Propair, a company founded in 1954 and operating out of facilities at the Rouyn-Noranda and Montréal-Trudeau airports, offers a variety of services, including charter flights, aeromedical evacuations, business shuttles and aircraft maintenance. With a fleet of 12 turboprop aircraft with pressurized cabins, Propair is the oldest company in its sector and currently ranked among Québec’s top charter flight operators. Propair is first and foremost a group of 100 or so employees, among them 35 pilots, who are dedicated to providing a high degree of service excellence on a daily basis and thereby ensuring the organization’s reputation as a leader among Québec’s air transport companies.
In 1954, Émilien Pronovost purchased a bush aviation company, La Sarre Air Service, which was headquartered in Québec’s Far North and operated in a territory that enjoyed a wealth of natural resources but few if any roads. A true pioneer of regional air transport, Émilien Pronovost grew his company by carrying workers, scientists and various prospectors attracted to the region. Over time, he was able to strengthen the company’s position due to an influx of passengers destined for hunting and fishing camps. Successively supported by his daughters Lise and Claude, then his sons Jean and Louis, Émilien Pronovost played a key role in the development of Québec’s largest construction site at the time, the James Bay Hydroelectric Project. After another ten years of growth, Jean and Louis purchased the company in 1981.
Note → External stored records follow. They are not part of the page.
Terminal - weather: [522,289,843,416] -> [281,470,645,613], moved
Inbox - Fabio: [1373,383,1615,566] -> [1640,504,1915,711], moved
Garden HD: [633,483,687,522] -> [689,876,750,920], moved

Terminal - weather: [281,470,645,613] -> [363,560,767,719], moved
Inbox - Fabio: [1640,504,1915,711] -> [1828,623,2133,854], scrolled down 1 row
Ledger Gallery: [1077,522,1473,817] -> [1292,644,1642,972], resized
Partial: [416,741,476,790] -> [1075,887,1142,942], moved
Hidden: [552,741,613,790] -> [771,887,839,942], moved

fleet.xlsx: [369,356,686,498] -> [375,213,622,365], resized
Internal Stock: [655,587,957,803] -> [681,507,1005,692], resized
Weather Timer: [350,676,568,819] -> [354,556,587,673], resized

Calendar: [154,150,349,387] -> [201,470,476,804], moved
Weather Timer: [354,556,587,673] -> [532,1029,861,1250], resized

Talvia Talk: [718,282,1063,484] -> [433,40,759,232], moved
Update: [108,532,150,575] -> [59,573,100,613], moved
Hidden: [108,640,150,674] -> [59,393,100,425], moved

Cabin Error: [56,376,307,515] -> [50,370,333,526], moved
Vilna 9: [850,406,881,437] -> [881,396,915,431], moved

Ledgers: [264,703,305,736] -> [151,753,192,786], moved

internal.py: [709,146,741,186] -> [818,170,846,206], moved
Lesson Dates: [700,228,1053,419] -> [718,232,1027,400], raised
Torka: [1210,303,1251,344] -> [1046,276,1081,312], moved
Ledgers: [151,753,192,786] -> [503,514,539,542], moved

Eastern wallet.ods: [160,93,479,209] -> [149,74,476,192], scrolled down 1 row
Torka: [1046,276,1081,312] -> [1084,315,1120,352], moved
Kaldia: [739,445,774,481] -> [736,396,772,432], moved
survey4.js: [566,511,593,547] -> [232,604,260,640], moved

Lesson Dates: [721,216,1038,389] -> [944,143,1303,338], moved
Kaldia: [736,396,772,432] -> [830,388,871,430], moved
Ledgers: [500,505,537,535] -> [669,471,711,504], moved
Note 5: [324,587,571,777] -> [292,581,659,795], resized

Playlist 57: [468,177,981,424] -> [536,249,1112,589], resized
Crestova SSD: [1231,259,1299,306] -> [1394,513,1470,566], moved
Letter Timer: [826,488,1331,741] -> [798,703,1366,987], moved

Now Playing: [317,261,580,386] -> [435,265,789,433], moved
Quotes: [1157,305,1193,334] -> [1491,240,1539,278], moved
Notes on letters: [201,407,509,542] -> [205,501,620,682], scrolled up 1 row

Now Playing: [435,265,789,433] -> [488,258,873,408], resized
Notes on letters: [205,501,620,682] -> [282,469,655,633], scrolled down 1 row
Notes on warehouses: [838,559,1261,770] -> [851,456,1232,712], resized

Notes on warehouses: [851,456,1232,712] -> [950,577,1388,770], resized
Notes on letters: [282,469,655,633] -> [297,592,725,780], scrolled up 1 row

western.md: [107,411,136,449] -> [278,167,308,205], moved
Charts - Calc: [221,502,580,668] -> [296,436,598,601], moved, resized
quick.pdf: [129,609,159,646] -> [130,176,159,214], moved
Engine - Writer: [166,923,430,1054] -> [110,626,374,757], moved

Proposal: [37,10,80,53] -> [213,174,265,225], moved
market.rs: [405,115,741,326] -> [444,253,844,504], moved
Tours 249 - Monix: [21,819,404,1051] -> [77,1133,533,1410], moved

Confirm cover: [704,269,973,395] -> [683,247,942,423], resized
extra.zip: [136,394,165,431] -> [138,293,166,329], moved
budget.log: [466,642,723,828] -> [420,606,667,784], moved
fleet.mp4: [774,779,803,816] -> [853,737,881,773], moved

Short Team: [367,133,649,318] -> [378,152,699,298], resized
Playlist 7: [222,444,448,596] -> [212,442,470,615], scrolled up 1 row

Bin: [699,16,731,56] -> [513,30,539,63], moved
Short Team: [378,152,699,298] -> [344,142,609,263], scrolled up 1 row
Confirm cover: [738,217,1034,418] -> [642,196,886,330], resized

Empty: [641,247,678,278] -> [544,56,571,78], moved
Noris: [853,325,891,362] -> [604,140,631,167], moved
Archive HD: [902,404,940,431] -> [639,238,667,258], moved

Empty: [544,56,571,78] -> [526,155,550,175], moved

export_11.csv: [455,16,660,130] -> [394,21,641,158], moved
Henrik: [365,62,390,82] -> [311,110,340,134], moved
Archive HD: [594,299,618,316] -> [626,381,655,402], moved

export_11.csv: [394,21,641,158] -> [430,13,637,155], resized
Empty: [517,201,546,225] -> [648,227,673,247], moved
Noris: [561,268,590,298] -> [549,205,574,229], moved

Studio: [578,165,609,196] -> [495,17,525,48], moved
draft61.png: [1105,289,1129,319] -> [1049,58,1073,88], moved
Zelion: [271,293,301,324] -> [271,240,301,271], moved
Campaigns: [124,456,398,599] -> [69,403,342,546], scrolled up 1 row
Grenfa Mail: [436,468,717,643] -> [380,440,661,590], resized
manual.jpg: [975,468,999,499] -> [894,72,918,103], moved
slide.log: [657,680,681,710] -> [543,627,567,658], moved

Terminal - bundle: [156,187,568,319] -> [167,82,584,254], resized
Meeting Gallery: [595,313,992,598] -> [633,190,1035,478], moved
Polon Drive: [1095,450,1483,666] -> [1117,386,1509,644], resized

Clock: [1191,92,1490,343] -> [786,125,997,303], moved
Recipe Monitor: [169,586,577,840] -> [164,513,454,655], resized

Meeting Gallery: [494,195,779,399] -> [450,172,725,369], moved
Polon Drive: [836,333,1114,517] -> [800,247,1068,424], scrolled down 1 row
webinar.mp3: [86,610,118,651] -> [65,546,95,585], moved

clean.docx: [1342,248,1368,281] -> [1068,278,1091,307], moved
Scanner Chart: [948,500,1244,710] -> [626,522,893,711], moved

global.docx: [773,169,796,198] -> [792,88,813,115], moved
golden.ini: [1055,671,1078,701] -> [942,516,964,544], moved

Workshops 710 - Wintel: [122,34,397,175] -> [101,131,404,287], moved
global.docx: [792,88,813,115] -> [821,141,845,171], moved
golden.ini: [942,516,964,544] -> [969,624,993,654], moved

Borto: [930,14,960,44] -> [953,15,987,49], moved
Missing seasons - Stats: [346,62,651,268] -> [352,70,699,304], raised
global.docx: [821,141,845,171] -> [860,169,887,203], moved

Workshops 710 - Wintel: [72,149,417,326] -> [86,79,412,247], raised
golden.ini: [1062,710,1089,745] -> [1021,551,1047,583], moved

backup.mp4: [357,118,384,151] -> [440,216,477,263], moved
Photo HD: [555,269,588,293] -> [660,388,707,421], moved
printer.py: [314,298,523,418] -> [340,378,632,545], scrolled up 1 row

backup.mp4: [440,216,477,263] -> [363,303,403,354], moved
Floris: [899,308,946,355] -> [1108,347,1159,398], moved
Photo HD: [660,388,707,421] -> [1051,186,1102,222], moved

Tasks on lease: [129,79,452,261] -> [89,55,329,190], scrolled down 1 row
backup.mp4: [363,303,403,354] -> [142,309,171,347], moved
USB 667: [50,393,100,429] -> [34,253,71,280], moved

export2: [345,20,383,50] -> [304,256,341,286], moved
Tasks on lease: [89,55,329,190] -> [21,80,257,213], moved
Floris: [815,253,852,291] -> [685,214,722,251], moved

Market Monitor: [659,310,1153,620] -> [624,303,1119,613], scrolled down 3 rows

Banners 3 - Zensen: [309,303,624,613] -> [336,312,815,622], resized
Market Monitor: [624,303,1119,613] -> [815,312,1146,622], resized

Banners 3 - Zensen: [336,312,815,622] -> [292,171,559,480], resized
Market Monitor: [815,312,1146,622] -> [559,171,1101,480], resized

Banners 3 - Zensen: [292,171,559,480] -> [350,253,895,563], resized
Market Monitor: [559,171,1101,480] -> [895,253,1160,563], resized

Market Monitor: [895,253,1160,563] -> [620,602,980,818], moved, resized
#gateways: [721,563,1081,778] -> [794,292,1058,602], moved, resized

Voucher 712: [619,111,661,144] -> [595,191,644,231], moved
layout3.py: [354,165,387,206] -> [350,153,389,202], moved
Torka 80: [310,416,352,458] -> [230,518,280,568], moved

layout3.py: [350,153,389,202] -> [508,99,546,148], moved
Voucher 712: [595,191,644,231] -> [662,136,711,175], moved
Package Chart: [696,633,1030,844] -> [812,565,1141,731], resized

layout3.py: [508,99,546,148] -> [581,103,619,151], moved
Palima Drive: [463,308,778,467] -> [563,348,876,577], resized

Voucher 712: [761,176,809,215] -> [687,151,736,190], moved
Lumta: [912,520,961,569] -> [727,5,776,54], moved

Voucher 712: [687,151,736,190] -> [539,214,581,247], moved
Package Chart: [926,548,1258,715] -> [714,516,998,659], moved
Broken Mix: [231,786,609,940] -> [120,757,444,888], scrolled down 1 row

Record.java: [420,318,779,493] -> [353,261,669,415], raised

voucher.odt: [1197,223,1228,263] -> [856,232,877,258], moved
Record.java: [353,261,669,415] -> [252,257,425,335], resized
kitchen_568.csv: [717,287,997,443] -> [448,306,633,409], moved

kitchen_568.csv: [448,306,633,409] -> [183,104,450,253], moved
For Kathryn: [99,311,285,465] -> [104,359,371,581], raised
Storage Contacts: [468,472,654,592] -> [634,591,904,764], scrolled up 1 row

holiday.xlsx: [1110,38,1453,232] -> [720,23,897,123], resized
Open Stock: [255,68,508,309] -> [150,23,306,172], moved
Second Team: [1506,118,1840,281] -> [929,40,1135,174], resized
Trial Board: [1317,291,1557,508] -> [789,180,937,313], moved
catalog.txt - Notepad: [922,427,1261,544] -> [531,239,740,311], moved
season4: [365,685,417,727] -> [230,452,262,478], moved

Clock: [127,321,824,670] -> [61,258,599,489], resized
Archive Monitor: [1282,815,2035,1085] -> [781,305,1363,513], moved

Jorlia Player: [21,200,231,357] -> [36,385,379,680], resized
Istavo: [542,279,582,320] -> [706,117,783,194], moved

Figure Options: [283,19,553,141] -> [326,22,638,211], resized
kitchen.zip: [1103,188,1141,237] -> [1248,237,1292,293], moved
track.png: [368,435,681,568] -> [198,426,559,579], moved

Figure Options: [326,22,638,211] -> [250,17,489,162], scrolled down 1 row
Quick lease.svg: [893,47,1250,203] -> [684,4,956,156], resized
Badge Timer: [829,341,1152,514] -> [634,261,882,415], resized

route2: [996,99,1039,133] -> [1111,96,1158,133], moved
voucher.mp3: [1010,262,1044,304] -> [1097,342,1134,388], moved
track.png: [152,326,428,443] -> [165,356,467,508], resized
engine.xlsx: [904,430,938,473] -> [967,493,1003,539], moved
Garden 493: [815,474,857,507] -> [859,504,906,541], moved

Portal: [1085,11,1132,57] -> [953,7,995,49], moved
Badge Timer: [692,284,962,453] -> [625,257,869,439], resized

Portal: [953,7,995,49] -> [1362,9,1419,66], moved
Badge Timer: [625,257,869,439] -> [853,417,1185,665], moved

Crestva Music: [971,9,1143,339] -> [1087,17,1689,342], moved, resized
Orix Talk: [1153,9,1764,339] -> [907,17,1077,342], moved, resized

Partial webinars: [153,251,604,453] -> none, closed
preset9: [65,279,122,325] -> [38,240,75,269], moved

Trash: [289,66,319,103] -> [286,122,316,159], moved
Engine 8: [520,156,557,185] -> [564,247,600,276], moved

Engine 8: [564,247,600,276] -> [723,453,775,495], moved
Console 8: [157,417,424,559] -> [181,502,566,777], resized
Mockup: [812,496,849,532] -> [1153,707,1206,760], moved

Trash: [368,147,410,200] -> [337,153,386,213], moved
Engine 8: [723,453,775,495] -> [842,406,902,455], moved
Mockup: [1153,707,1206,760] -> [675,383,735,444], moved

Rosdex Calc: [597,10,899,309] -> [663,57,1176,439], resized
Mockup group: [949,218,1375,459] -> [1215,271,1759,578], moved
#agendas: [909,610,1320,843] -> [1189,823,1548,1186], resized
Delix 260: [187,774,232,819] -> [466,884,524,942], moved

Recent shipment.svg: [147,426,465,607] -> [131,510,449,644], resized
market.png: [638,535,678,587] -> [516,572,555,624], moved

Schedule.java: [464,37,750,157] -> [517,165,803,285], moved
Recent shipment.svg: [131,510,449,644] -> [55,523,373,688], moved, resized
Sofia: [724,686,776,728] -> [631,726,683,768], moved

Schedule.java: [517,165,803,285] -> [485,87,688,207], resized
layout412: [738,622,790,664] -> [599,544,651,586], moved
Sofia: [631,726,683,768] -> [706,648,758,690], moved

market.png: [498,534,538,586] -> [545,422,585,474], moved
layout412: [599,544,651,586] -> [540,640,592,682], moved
They also bought the company Air Fecteau, and amalgamated the two businesses to create Propair. With a fleet of around 40 aircraft, Propair was the largest bush aviation company in Eastern Canada, serving nearly the entire Québec territory. Once the region’s major projects were completed, and with the signing of the James Bay and Northern Quebec Agreement and its impact on hunting and fishing jaunts, Propair found itself with a larger fleet than needed to meet the demands of its traditional market. In addition, new roads had been built over time, greatly facilitating ground access to the territory. In order to adjust to this new reality, Propair disposed of its bush aviation assets and acquired aircraft designed for business charters, namely turboprop aircraft with pressurized cabins, better adapted to the fast-growing market it had chosen to target.